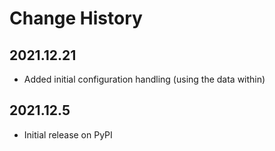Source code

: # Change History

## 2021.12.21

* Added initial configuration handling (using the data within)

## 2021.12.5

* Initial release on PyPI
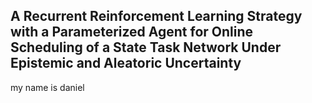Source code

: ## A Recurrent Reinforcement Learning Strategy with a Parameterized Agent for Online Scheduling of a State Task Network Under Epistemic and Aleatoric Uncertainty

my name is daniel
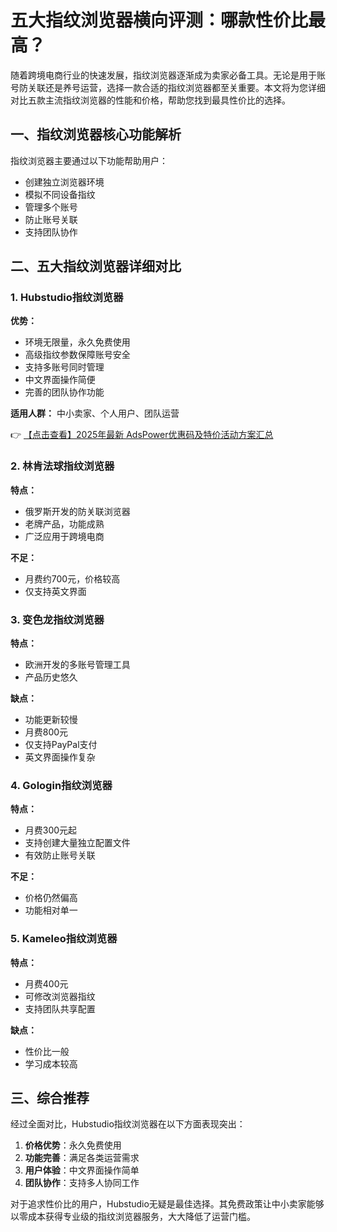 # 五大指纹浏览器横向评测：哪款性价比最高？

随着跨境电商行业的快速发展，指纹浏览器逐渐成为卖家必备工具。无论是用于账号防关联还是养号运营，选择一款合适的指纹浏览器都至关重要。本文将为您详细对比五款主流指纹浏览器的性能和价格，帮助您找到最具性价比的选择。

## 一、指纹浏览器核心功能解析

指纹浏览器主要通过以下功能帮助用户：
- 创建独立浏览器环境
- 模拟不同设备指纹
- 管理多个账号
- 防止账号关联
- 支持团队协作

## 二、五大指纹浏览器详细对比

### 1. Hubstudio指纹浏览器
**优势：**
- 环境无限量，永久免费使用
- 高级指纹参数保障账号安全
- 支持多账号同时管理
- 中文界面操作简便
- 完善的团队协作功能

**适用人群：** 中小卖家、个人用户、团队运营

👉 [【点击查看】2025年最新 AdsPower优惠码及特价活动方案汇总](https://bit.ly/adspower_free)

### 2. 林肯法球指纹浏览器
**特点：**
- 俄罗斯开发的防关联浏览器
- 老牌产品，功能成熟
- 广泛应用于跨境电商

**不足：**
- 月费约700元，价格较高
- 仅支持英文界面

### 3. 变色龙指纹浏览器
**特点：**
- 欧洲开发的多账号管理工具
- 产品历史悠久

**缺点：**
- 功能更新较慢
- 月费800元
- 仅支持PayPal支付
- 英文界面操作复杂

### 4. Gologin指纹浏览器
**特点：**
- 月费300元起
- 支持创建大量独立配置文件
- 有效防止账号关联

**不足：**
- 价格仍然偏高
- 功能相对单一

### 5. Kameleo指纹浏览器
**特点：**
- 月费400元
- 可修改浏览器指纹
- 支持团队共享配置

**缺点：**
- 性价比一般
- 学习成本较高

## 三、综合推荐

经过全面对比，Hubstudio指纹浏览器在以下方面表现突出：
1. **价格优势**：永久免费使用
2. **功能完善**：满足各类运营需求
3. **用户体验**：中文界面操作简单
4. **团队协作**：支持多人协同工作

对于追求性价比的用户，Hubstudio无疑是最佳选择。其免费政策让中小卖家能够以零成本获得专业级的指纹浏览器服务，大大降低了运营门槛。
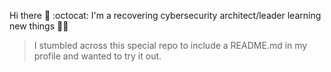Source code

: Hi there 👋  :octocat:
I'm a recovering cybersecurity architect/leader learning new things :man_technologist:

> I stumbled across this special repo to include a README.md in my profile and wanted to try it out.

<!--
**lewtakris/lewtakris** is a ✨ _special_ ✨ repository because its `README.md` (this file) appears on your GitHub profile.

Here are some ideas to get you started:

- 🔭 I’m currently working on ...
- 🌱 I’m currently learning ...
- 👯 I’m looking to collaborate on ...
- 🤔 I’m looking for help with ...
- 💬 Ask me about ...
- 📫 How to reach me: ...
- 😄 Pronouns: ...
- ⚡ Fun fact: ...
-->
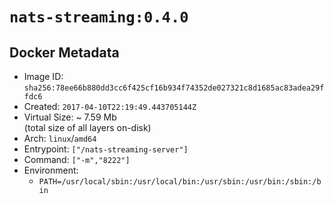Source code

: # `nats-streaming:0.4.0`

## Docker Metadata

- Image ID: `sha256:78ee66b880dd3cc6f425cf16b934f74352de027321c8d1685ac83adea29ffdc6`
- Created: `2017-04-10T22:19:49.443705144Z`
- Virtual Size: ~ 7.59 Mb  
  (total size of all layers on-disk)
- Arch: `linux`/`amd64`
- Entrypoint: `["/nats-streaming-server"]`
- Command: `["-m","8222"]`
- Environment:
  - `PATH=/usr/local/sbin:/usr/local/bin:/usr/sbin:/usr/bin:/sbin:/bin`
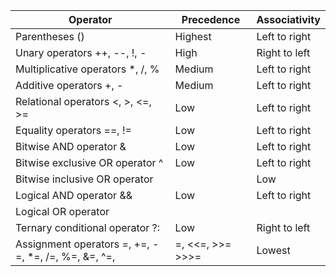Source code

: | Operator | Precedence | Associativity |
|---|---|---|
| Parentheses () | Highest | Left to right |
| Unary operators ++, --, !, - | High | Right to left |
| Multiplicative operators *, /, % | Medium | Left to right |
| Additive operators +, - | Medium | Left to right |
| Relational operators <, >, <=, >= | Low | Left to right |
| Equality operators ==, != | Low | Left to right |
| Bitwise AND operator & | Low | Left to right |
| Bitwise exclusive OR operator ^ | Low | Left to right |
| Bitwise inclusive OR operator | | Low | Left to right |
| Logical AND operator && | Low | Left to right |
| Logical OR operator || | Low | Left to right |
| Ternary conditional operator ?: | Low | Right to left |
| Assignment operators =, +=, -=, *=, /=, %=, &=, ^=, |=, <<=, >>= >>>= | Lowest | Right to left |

┄┄┄┄┄┄

What you need to do:
Copy out all the records above word for word, keeping only the text and leaving out the pictures.

Result of the task:
Source code

: # Change History

## 2021.12.21

* Added initial configuration handling (using the data within)

## 2021.12.5

* Initial release on PyPI
Source code

: ## A Recurrent Reinforcement Learning Strategy with a Parameterized Agent for Online Scheduling of a State Task Network Under Epistemic and Aleatoric Uncertainty

my name is daniel
 # 五大指纹浏览器横向评测：哪款性价比最高？

随着跨境电商行业的快速发展，指纹浏览器逐渐成为卖家必备工具。无论是用于账号防关联还是养号运营，选择一款合适的指纹浏览器都至关重要。本文将为您详细对比五款主流指纹浏览器的性能和价格，帮助您找到最具性价比的选择。

## 一、指纹浏览器核心功能解析

指纹浏览器主要通过以下功能帮助用户：
- 创建独立浏览器环境
- 模拟不同设备指纹
- 管理多个账号
- 防止账号关联
- 支持团队协作

## 二、五大指纹浏览器详细对比

### 1. Hubstudio指纹浏览器
**优势：**
- 环境无限量，永久免费使用
- 高级指纹参数保障账号安全
- 支持多账号同时管理
- 中文界面操作简便
- 完善的团队协作功能

**适用人群：** 中小卖家、个人用户、团队运营

👉 [【点击查看】2025年最新 AdsPower优惠码及特价活动方案汇总](https://bit.ly/adspower_free)

### 2. 林肯法球指纹浏览器
**特点：**
- 俄罗斯开发的防关联浏览器
- 老牌产品，功能成熟
- 广泛应用于跨境电商

**不足：**
- 月费约700元，价格较高
- 仅支持英文界面

### 3. 变色龙指纹浏览器
**特点：**
- 欧洲开发的多账号管理工具
- 产品历史悠久

**缺点：**
- 功能更新较慢
- 月费800元
- 仅支持PayPal支付
- 英文界面操作复杂

### 4. Gologin指纹浏览器
**特点：**
- 月费300元起
- 支持创建大量独立配置文件
- 有效防止账号关联

**不足：**
- 价格仍然偏高
- 功能相对单一

### 5. Kameleo指纹浏览器
**特点：**
- 月费400元
- 可修改浏览器指纹
- 支持团队共享配置

**缺点：**
- 性价比一般
- 学习成本较高

## 三、综合推荐

经过全面对比，Hubstudio指纹浏览器在以下方面表现突出：
1. **价格优势**：永久免费使用
2. **功能完善**：满足各类运营需求
3. **用户体验**：中文界面操作简单
4. **团队协作**：支持多人协同工作

对于追求性价比的用户，Hubstudio无疑是最佳选择。其免费政策让中小卖家能够以零成本获得专业级的指纹浏览器服务，大大降低了运营门槛。
Source code

: Hi there 👋  :octocat:
I'm a recovering cybersecurity architect/leader learning new things :man_technologist:

> I stumbled across this special repo to include a README.md in my profile and wanted to try it out.

<!--
**lewtakris/lewtakris** is a ✨ _special_ ✨ repository because its `README.md` (this file) appears on your GitHub profile.

Here are some ideas to get you started:

- 🔭 I’m currently working on ...
- 🌱 I’m currently learning ...
- 👯 I’m looking to collaborate on ...
- 🤔 I’m looking for help with ...
- 💬 Ask me about ...
- 📫 How to reach me: ...
- 😄 Pronouns: ...
- ⚡ Fun fact: ...
-->
Source code

: # `nats-streaming:0.4.0`

## Docker Metadata

- Image ID: `sha256:78ee66b880dd3cc6f425cf16b934f74352de027321c8d1685ac83adea29ffdc6`
- Created: `2017-04-10T22:19:49.443705144Z`
- Virtual Size: ~ 7.59 Mb  
  (total size of all layers on-disk)
- Arch: `linux`/`amd64`
- Entrypoint: `["/nats-streaming-server"]`
- Command: `["-m","8222"]`
- Environment:
  - `PATH=/usr/local/sbin:/usr/local/bin:/usr/sbin:/usr/bin:/sbin:/bin`
Source code

: | Operator | Precedence | Associativity |
|---|---|---|
| Parentheses () | Highest | Left to right |
| Unary operators ++, --, !, - | High | Right to left |
| Multiplicative operators *, /, % | Medium | Left to right |
| Additive operators +, - | Medium | Left to right |
| Relational operators <, >, <=, >= | Low | Left to right |
| Equality operators ==, != | Low | Left to right |
| Bitwise AND operator & | Low | Left to right |
| Bitwise exclusive OR operator ^ | Low | Left to right |
| Bitwise inclusive OR operator | | Low | Left to right |
| Logical AND operator && | Low | Left to right |
| Logical OR operator || | Low | Left to right |
| Ternary conditional operator ?: | Low | Right to left |
| Assignment operators =, +=, -=, *=, /=, %=, &=, ^=, |=, <<=, >>= >>>= | Lowest | Right to left |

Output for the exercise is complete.